Of course, with quick fame comes the promise of even quicker money, and it would seem that it’s a bandwagon that the entire community is jumping on. City commissioner William Moss — reacting to that fact that the video site has received over 4 million hits on their tourism website — has secured enough support to install a telescope near where the monster has been spotted. This, he claims, is just the beginning of a campaign to entice tourists to the area to see what he believes is their primeval town mascot:
“We’re going to have a naming contest. We’ll also have a feeding station, which will have fish pellets… I think it’s prehistoric, personally, and a lot of people agree with me.”
Reynolds himself is trying to turn this publicity into more funding for his non-profit company by selling T-shirts that read ““I’m not the Muck Monster,” but he insists all proceeds will go to helping the Lagoon Keepers maintain our beautiful waters. Of course, other independent entrepreneurs have also gotten in on the act.
The phenomenon does not stop with the eyewitnesses or city officials as the local Tiki Bar Sea Grill is now serving a “Muck Monster special,” which consists of a lightly sautéed “Muck Monster” served over rice with a caper lemon butter sauce with a little sautéed spinach, For those whose appetites steer towards the aperitif there’s the “Muck Monster” cocktail, which, upon request, the bartenders will serve with a complimentary “Muck Monster” dance.

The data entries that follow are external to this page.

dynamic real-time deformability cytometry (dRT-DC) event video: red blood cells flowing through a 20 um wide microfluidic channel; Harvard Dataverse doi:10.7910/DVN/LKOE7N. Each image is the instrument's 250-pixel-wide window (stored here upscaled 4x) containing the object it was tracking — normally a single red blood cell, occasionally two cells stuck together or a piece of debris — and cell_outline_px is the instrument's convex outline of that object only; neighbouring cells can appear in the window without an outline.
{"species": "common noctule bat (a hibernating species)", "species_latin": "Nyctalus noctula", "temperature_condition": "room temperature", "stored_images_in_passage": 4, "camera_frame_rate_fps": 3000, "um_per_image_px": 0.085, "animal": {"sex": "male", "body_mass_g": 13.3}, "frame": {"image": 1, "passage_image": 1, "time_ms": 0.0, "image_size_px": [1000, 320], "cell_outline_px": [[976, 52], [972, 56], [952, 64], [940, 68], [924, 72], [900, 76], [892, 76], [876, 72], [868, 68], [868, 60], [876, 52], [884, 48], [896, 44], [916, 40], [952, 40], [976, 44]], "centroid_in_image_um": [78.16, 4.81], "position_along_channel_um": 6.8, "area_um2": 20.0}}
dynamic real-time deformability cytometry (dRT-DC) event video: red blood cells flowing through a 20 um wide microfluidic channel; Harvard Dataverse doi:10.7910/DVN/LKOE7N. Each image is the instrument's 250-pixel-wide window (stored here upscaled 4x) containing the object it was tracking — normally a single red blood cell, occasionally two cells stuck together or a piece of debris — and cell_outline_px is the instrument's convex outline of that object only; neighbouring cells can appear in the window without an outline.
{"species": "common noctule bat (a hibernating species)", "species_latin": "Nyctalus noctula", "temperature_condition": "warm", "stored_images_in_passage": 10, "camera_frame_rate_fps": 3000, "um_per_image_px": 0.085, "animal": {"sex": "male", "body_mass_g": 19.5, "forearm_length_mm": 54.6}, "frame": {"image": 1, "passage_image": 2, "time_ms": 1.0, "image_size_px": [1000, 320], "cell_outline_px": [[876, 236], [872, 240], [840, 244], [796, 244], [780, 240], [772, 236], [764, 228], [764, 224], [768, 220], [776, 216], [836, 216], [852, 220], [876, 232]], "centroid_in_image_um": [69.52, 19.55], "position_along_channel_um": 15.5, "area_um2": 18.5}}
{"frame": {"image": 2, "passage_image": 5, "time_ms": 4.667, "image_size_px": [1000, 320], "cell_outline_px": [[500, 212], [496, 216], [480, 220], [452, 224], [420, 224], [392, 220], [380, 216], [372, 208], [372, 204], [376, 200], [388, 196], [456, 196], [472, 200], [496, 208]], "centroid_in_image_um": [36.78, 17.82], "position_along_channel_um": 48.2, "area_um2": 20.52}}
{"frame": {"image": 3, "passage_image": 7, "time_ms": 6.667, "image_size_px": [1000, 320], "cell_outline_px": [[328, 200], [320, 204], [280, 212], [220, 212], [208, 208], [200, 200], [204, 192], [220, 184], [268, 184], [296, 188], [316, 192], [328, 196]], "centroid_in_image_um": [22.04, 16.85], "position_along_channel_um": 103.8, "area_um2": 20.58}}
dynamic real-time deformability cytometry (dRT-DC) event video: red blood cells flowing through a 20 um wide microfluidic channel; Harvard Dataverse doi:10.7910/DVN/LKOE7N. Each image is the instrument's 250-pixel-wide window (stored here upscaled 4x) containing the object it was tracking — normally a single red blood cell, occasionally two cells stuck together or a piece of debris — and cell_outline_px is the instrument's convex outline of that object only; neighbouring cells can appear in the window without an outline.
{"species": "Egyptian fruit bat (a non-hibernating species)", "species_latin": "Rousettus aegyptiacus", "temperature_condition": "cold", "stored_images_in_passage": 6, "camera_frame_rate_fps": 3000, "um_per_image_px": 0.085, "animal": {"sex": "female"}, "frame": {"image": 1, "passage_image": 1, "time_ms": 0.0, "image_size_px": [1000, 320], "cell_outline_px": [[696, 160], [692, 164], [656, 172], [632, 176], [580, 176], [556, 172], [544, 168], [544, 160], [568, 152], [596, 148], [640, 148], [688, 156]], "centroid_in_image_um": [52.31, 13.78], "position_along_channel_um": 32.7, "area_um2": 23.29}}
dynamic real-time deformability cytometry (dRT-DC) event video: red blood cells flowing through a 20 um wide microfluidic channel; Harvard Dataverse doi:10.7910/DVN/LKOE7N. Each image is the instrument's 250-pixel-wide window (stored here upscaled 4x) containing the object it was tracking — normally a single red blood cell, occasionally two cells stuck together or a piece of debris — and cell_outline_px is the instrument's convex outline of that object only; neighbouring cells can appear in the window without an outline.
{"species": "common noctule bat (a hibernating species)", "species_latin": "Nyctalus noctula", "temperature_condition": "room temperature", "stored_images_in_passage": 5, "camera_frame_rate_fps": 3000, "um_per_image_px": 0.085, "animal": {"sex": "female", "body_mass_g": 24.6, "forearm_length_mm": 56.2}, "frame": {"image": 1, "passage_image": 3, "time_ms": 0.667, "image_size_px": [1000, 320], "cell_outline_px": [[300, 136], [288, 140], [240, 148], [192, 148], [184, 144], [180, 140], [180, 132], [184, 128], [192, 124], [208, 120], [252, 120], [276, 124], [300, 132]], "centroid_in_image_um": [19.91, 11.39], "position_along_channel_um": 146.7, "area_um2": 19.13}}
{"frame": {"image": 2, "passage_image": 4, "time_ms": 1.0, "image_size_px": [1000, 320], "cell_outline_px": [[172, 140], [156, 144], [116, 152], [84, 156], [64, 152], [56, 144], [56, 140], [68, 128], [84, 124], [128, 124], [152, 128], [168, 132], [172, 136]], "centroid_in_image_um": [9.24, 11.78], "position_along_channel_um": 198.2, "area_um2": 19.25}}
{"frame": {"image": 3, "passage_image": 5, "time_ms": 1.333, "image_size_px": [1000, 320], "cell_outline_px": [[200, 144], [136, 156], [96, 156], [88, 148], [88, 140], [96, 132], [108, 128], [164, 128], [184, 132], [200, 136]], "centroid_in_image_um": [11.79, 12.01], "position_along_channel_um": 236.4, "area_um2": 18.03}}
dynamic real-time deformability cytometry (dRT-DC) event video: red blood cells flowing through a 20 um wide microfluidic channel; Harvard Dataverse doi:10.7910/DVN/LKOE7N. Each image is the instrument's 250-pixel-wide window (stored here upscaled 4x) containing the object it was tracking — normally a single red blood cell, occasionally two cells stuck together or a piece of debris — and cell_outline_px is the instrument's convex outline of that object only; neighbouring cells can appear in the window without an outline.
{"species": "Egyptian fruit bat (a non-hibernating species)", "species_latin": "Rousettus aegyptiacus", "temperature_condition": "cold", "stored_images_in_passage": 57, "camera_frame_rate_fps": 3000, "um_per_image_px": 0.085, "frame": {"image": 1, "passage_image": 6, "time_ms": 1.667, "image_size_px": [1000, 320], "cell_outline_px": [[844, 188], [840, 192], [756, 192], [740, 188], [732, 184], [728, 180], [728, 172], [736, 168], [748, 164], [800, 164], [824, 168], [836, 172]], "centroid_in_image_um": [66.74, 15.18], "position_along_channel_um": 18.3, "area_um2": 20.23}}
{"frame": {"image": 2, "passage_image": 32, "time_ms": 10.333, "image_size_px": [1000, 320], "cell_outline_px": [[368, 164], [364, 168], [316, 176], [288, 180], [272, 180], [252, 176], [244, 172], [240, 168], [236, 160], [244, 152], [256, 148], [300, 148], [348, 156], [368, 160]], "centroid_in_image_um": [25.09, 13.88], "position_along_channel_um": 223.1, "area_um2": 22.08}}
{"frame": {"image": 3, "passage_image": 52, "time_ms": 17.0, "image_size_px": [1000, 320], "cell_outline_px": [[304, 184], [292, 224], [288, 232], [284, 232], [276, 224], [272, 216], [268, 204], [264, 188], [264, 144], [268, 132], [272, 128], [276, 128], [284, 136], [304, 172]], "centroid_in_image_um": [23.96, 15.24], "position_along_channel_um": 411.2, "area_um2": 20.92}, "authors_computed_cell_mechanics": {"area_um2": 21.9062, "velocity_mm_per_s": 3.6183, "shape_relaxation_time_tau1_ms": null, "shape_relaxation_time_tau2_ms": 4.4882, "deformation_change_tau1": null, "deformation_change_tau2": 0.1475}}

With all of this rigmarole it is little wonder that legitimate crypto investigators are treading the Muck Monster waters very carefully. While this post-encounter marketing bonanza in no way invalidates the initial sighting, it is very difficult to see past such a crassly commercial feeding frenzy to find the science that may lie beneath.
To try and understand what this creature may be one must look at the history of the lagoon. The body of water that is now known as the Lake Worth Lagoon was — In the mid-1800s — a fresh water lake, which derived all of its run by ground seepage from the Everglades (one of the reputed homes of the SKUNK APE.)
In 1866, a settler named Lang allegedly dug a channel between the lake and the ocean, and by 1877 the lake had been transformed into a saltwater lagoon. Is it possible that a SEA SERPENT or other anomalous marine animal made it’s way in through one of the lagoons channels to find itself at home in it’s brackish, fish filled waters?
“This appears to be one animal moving in this direction…nothing’s breaking the surface. Typically dolphins break the surface, sea turtles, manatee, a large school of fish, if it were a shark at that level you would see a fin… I can’t definitely say what it is. I can speculate but we need more evidence to determine the identity of the Lake Worth muck monster.”
The only one who seems willing to speculate as to the genesis of this monster’s sudden appearance is Palm Beach Mayor Lois Frankel, who — before naming the Muck Monster an official citizen of Palm Beach — told the local press:
“This has actually become a pretty serious business. We’ll be visited by CNN, who will be looking for the Muck Monster. In all seriousness, what I think has happened is that, because of all of the work on the water front, the rebuilding of the sea wall and all the construction going down there, it has stirred up this creature.”
In the end, Reynolds feels that people should still treat this potentially dangerous aquatic oddity with caution, and cites that the ocean still has many secrets locked in her depths:
“We spend a lot of time out here on the water and seen a lot of different creatures out here and this is the first time in three and half years that I’ve ever seen anything out here that didn’t know what it was… This water is teeming with life. Who knows what’s in there?”